Job: Which lines in the items below contain the word "biais"? Show every such line in full.

+ + + + + + +

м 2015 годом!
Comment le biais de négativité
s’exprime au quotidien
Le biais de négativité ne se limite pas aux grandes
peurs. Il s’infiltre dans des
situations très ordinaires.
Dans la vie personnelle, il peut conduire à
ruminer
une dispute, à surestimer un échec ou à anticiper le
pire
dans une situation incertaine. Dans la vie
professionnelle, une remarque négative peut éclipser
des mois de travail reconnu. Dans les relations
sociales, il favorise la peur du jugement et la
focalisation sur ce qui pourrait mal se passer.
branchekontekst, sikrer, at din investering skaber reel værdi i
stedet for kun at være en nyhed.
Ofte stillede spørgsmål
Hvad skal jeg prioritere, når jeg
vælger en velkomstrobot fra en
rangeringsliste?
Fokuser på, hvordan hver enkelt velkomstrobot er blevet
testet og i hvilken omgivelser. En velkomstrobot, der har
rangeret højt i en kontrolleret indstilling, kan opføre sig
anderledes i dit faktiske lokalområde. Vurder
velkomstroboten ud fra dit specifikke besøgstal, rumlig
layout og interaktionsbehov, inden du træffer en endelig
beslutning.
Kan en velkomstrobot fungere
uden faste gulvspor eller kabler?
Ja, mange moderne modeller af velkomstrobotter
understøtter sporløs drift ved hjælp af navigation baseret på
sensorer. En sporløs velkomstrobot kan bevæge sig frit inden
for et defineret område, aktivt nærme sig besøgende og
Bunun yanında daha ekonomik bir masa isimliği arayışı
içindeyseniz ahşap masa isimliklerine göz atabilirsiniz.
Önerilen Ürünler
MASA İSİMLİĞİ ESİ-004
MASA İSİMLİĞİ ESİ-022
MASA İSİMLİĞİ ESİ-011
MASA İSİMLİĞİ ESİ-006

+ + + + + + +

Reply:
Comment le biais de négativité
Le biais de négativité ne se limite pas aux grandes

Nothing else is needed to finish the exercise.